"La musique a toujours été une malédiction pour moi. J'y pense en me couchant et en me levant…" L'obsession magnifique saisit Miles Davis dès l'âge de 13 ans, quand son père, riche dentiste dans un sud des États-Unis ségrégationniste qui n'épargne pas sa famille, lui offre, en 1939, une trompette. L'adolescent absorbe alors tous les sons, de la forêt aux oiseaux, pour nourrir un génie précoce, qui le conduit sur scène dès ses 17 ans. Dans les pas de ses idoles prophètes du be-bop, Charlie Parker et Dizzy Gillespie, le prodige plonge bientôt dans l'incandescence de la 52e rue à New York, laboratoire du jazz moderne, où s'entrelacent chaque nuit pouvoir de la Great Black Music, sensualité et fulgurances. Par l'élégance et le lyrisme ensorcelant de sa musique, le trompettiste compositeur à la souveraine beauté invente un son pur, gravé sur l'album iconique Birth of the Cool en 1949. Mais le racisme mine l'artiste, qui s'envole pour Paris, où la liberté, tout comme son intense histoire d'amour avec Juliette Gréco, dans l'euphorie de l'après-guerre, le galvanisent. Ses démons le rattrapent à son retour, lorsque Miles sombre dans l'héroïne, avant de renaître, tel un phœnix, dans un nouveau quintette avec Coltrane. Inspiré par la danseuse Frances Taylor, sa muse et compagne, ce maestro de l'improvisation, qui colle le pavillon de sa trompette au micro et casse les codes avec panache, tutoie les sommets, signant la mythique BO d'Ascenseur pour l'échafaud et l'entêtant Kind of Blue. Star glamour des sixties, Miles roule en Ferrari et s'habille en prince, rebelle. Sorcier de pénétrantes mélodies - "So What", "Round Midnight"… -, l'artiste phare de la Columbia ne cesse jamais de se réinventer. Captant les pulsations de son temps, il sait repérer les jeunes talents auxquels il s'adjoint, dont Herbie Hancock ou Quincy Jones. Explorer toujours l'inconnu, l'enfer aussi, quand sa jalousie le rend fou ou que les violences policières dont il est victime le précipitent durablement dans un trou noir, jusqu'à l'ultime résurrection.
Le goût du danger
Produisant un son si beau qu'il transperce les âmes, Miles Davis (1926-1991) s'est employé avec un suprême raffinement à briser les frontières. Emmené par sa voix éraillée, ce film, construit comme une partition de jazz, dessine le portrait de ce visionnaire aussi sincère qu'orgueilleux, qui flirtait avec le danger sur scène comme dans la vie. Be-bop, cool jazz, musique orchestrale, fusion et même précurseur du hip-hop : le trompettiste, ami de Prince, était assoiffé d'expériences avant-gardistes. En un kaléidoscope de formidables archives - l'empereur "Miles" fascinait photographes et cameramen - et au fil de témoignages de musiciens - Carlos Santana, Herbie Hancock, Wayne Shorter, Quincy Jones ou René Urtreger…-, de ses enfants et des femmes qu'il a aimées, dont Juliette Gréco, Frances Taylor ou Jo Gelbard, avec laquelle il s'adonna à la peinture, un fabuleux retour sur le parcours d'une légende, rongée par ses addictions et les discriminations.
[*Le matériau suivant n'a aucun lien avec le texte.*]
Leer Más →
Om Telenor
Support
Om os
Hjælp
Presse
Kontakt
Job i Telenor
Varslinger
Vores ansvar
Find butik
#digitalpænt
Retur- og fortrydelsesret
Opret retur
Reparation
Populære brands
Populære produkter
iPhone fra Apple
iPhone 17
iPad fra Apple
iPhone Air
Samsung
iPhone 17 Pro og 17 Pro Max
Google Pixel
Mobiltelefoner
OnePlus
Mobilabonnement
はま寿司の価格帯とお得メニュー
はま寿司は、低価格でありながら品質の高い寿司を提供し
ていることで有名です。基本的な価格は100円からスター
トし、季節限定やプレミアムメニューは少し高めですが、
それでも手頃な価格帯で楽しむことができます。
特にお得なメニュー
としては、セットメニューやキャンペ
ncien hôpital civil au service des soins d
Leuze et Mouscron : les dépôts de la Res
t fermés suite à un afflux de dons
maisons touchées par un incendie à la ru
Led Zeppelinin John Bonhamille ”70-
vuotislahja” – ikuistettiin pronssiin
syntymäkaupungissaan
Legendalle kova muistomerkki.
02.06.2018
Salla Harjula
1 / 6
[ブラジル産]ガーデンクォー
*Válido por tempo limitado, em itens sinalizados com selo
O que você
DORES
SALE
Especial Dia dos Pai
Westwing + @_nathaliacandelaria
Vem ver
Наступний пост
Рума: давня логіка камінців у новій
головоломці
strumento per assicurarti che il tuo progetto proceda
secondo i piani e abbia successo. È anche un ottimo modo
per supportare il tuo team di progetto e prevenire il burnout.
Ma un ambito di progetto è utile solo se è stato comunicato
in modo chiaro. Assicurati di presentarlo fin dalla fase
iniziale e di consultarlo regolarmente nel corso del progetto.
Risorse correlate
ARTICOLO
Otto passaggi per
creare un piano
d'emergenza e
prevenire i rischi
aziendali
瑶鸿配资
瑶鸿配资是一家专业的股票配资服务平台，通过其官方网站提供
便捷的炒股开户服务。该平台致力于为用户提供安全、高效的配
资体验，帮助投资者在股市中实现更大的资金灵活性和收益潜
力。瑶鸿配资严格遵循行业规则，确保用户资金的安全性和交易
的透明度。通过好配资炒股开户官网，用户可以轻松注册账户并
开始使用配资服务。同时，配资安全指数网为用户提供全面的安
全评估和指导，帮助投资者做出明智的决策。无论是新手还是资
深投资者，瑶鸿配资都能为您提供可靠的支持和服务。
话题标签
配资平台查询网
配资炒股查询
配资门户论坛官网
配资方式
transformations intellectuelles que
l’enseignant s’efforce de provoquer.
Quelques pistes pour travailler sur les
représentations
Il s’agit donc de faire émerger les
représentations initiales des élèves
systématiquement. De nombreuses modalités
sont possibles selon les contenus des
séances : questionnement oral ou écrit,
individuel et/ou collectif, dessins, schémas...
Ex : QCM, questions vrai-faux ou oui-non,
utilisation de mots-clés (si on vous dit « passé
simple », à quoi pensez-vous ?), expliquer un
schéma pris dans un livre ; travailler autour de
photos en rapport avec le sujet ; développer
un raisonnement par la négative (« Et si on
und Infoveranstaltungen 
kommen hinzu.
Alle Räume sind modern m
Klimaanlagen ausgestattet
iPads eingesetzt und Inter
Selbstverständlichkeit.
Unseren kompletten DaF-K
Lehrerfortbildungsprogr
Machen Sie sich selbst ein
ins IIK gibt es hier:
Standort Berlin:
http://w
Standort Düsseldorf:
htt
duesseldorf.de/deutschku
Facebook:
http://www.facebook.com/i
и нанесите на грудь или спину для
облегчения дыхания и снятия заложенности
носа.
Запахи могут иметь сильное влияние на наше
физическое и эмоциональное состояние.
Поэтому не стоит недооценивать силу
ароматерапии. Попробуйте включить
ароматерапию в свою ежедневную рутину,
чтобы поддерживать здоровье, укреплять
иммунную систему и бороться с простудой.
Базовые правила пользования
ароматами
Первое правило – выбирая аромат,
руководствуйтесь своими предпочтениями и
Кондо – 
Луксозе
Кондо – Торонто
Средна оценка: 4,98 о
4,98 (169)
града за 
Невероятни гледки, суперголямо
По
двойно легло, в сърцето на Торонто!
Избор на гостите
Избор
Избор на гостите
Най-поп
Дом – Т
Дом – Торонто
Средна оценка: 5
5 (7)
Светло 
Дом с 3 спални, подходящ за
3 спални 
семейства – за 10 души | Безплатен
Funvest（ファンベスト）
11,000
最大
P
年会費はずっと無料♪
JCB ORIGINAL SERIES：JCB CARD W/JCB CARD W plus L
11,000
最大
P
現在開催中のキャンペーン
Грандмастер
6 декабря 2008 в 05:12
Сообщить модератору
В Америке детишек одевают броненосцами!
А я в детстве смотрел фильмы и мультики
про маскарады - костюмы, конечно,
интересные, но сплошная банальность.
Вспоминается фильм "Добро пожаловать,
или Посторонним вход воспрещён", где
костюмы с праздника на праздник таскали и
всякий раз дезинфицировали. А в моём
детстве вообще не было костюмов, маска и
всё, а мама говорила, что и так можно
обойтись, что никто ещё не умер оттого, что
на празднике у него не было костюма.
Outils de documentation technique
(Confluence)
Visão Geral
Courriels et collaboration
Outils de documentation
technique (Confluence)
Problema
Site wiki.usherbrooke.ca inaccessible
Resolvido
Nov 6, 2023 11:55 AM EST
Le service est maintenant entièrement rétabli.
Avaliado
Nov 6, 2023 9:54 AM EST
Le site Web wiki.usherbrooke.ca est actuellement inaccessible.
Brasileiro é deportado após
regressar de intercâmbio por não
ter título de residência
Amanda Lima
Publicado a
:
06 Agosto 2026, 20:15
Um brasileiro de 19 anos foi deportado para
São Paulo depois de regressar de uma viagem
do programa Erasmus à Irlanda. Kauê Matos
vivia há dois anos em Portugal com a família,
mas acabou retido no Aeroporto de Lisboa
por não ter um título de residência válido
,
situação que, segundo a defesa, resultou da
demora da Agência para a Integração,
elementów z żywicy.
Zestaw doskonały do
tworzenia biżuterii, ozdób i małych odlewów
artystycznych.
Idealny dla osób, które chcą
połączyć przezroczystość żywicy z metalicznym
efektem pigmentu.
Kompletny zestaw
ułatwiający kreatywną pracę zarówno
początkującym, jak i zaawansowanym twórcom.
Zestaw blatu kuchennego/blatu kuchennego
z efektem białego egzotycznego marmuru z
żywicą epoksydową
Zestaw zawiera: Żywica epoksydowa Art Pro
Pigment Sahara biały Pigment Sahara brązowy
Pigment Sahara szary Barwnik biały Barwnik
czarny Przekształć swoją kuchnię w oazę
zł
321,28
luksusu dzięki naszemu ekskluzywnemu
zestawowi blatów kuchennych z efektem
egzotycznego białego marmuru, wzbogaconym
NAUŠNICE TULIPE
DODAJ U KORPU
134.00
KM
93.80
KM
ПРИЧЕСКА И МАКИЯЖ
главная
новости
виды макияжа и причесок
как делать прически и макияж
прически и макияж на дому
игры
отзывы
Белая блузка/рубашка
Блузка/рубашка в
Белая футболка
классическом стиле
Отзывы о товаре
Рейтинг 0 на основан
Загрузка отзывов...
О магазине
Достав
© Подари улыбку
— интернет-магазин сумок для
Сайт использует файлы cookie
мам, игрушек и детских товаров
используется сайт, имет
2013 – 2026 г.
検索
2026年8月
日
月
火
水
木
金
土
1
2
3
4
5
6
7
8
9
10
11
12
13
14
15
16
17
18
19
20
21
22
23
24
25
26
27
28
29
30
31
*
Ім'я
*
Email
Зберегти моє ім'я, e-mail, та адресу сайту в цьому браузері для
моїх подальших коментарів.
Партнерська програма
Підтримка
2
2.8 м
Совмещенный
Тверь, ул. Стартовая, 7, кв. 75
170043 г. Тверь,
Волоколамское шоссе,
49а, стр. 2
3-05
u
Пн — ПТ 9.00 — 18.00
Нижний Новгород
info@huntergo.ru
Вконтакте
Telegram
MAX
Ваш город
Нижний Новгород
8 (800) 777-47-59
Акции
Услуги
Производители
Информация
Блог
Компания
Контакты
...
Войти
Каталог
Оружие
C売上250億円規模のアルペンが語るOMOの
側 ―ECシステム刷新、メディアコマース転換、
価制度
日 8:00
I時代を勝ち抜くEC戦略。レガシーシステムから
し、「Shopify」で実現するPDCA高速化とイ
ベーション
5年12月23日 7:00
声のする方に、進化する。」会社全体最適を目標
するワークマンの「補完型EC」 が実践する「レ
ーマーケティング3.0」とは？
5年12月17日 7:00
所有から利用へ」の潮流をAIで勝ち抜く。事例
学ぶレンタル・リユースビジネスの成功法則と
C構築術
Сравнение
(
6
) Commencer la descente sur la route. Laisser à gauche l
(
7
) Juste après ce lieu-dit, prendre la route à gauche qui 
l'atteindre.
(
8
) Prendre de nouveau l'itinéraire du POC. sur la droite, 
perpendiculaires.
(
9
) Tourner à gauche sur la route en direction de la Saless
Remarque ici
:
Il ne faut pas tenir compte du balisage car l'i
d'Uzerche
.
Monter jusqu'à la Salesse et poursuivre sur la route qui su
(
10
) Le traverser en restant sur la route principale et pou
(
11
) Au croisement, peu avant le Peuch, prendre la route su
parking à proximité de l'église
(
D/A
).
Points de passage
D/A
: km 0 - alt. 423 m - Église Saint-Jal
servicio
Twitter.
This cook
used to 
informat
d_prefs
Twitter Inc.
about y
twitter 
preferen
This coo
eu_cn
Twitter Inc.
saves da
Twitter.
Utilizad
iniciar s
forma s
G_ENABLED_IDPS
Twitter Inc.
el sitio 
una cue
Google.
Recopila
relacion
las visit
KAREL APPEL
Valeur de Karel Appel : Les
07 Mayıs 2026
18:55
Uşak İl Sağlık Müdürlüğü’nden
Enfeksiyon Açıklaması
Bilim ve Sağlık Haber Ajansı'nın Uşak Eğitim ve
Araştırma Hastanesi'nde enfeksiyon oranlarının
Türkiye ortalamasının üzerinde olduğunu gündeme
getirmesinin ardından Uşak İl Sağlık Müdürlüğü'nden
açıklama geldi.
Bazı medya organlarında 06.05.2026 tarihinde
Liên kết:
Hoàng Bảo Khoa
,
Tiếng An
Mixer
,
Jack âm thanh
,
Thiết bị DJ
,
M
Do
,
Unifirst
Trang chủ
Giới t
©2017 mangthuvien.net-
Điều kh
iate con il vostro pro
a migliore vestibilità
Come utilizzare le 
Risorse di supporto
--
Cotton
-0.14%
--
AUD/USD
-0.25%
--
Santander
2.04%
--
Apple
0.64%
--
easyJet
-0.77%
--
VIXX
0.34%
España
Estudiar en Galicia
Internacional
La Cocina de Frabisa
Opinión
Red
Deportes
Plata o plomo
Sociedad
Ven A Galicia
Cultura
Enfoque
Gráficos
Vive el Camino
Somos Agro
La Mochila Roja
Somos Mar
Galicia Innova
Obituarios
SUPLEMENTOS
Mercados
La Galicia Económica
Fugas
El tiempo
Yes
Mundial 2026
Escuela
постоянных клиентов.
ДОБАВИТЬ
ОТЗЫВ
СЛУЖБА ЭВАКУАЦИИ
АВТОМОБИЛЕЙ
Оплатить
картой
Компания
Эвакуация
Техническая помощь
Documentaire de Stanley Nelson (États-Unis, 2019, 1h55mn) - Production : Davie Raynes Productions, Mad Dog Pictures
Première diffusion sur Arte : 18 octobre 2024
Construit comme une partition de jazz, et légendé par sa voix off éraillée et les musiciens qui l'ont accompagné, le portrait du génial trompettiste-compositeur, qui grava, de son souffle unique, quelques-unes des plus belles pages du genre.